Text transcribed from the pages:

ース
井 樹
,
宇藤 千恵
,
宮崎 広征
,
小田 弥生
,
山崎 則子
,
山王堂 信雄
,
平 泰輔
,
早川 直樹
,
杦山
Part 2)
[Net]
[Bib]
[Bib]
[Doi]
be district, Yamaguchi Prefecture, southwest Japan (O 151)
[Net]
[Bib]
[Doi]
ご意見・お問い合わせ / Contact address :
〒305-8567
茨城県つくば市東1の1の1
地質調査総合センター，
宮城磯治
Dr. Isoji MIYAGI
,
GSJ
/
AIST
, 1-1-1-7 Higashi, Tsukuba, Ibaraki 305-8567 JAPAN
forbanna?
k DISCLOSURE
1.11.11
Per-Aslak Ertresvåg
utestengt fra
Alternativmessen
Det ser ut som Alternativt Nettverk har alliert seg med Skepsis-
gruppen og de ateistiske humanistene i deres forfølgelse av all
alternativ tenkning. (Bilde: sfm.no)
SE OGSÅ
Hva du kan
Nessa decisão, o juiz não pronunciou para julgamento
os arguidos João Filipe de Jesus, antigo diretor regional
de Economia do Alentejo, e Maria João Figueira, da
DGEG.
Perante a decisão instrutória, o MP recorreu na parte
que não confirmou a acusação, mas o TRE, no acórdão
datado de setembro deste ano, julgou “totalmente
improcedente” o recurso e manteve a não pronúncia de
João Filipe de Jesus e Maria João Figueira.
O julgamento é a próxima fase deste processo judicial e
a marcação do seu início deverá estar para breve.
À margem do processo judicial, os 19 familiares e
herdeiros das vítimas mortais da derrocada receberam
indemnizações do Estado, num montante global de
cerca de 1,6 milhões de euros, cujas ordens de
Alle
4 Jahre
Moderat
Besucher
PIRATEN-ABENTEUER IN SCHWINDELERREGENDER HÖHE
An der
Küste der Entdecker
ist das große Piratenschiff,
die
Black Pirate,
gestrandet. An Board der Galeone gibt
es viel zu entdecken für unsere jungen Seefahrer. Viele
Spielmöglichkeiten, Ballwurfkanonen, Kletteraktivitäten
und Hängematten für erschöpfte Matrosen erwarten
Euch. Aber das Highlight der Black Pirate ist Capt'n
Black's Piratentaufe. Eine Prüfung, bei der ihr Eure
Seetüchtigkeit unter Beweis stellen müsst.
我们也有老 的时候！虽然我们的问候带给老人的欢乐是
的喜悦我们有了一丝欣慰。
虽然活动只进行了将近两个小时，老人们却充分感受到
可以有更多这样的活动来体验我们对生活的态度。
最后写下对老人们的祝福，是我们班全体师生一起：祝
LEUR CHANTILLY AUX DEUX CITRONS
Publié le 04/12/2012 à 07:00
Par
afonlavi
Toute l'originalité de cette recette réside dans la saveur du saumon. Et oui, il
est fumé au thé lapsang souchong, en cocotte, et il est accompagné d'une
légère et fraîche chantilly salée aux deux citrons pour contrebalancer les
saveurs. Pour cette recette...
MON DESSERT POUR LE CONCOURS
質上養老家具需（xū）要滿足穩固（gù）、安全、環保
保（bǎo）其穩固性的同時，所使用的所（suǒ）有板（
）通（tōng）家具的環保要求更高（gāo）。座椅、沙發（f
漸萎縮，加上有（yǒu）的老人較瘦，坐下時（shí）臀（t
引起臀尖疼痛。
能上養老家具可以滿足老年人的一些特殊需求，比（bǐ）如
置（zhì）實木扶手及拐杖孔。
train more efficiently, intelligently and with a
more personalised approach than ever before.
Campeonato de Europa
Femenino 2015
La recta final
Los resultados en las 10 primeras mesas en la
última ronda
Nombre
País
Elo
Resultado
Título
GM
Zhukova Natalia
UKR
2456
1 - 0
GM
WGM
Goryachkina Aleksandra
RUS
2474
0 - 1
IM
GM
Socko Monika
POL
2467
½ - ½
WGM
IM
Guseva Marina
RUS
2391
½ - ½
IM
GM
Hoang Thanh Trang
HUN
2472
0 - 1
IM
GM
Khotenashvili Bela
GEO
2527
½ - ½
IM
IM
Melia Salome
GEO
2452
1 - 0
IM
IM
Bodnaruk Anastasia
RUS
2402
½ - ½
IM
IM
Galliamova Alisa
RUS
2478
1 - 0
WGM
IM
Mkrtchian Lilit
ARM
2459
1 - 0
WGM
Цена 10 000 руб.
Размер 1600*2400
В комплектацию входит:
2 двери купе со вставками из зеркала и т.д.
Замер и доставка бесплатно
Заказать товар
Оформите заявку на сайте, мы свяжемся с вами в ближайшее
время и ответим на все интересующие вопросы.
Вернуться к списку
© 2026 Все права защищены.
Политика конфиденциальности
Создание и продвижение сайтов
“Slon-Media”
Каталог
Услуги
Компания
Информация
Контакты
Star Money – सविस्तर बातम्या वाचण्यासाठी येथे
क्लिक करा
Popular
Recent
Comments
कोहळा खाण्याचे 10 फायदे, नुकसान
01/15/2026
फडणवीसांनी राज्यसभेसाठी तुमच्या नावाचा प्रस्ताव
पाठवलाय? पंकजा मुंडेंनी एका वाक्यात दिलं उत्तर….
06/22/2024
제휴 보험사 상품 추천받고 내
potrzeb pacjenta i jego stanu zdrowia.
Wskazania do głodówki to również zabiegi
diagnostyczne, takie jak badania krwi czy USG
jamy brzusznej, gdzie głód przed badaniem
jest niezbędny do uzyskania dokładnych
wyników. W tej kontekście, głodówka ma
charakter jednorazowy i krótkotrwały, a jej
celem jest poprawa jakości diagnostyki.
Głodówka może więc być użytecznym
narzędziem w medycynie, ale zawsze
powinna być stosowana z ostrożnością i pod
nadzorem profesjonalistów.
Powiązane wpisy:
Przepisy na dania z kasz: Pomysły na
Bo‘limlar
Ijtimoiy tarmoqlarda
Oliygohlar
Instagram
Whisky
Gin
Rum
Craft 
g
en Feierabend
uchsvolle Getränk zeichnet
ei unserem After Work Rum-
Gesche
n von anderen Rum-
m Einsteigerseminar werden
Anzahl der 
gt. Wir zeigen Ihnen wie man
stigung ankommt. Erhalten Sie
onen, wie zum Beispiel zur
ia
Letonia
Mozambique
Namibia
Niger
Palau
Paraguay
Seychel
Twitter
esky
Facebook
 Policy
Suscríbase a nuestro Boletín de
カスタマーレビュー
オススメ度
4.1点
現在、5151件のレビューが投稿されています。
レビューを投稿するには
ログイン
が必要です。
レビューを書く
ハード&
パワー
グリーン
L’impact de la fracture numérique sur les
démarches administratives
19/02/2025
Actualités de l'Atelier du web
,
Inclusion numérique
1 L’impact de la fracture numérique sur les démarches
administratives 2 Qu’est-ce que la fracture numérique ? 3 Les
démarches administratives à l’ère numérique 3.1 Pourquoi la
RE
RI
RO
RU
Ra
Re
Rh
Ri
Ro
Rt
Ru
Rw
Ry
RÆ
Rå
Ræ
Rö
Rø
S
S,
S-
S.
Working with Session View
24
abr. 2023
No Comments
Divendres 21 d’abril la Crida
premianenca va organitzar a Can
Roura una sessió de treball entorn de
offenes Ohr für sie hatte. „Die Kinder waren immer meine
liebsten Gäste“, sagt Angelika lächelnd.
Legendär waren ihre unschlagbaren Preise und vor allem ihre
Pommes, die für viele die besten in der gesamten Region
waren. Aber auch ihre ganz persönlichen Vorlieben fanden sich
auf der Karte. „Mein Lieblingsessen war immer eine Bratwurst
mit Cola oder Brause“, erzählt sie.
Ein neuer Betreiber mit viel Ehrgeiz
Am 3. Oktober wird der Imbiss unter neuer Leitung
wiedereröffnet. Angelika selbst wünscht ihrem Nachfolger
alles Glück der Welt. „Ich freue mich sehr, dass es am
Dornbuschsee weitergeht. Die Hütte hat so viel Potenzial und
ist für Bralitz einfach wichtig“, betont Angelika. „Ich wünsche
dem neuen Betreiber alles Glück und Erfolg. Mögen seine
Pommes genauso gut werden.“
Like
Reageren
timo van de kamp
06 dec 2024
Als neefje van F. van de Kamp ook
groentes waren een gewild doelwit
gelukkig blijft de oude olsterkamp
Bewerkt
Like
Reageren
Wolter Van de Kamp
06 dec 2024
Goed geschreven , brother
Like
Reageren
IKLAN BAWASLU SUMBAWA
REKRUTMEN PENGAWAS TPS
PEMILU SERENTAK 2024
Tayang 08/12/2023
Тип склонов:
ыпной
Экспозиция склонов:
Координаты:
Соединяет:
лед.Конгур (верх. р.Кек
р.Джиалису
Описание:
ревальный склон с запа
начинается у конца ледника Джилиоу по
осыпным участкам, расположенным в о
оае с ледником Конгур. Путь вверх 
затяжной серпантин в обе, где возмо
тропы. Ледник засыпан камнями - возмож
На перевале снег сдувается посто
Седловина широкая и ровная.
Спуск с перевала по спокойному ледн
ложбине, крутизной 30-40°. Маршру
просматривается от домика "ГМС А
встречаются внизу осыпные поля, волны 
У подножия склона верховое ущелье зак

Your objective
Copy the material word for word, beginning with its very first line and stopping after the line that contains "datado de setembro".

Response
ース
井 樹
,
宇藤 千恵
,
宮崎 広征
,
小田 弥生
,
山崎 則子
,
山王堂 信雄
,
平 泰輔
,
早川 直樹
,
杦山
Part 2)
[Net]
[Bib]
[Bib]
[Doi]
be district, Yamaguchi Prefecture, southwest Japan (O 151)
[Net]
[Bib]
[Doi]
ご意見・お問い合わせ / Contact address :
〒305-8567
茨城県つくば市東1の1の1
地質調査総合センター，
宮城磯治
Dr. Isoji MIYAGI
,
GSJ
/
AIST
, 1-1-1-7 Higashi, Tsukuba, Ibaraki 305-8567 JAPAN
forbanna?
k DISCLOSURE
1.11.11
Per-Aslak Ertresvåg
utestengt fra
Alternativmessen
Det ser ut som Alternativt Nettverk har alliert seg med Skepsis-
gruppen og de ateistiske humanistene i deres forfølgelse av all
alternativ tenkning. (Bilde: sfm.no)
SE OGSÅ
Hva du kan
Nessa decisão, o juiz não pronunciou para julgamento
os arguidos João Filipe de Jesus, antigo diretor regional
de Economia do Alentejo, e Maria João Figueira, da
DGEG.
Perante a decisão instrutória, o MP recorreu na parte
que não confirmou a acusação, mas o TRE, no acórdão
datado de setembro deste ano, julgou “totalmente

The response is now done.